Top of Exercise data

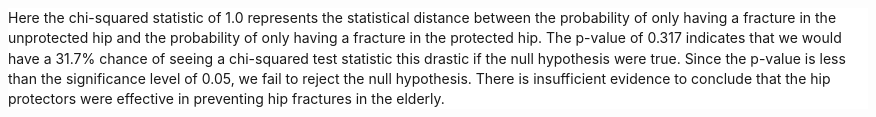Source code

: Here the chi-squared statistic of 1.0 represents the statistical
distance between the probability of only having a fracture in the
unprotected hip and the probability of only having a fracture in the
protected hip. The p-value of 0.317 indicates that we would have a 31.7%
chance of seeing a chi-squared test statistic this drastic if the null
hypothesis were true. Since the p-value is less than the significance
level of 0.05, we fail to reject the null hypothesis. There is
insufficient evidence to conclude that the hip protectors were effective
in preventing hip fractures in the elderly.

Bottom of Exercise data

Lines in the records above that carry the word "squared" are to be located and copied.

### Exercise solution
: Here the chi-squared statistic of 1.0 represents the statistical
chance of seeing a chi-squared test statistic this drastic if the null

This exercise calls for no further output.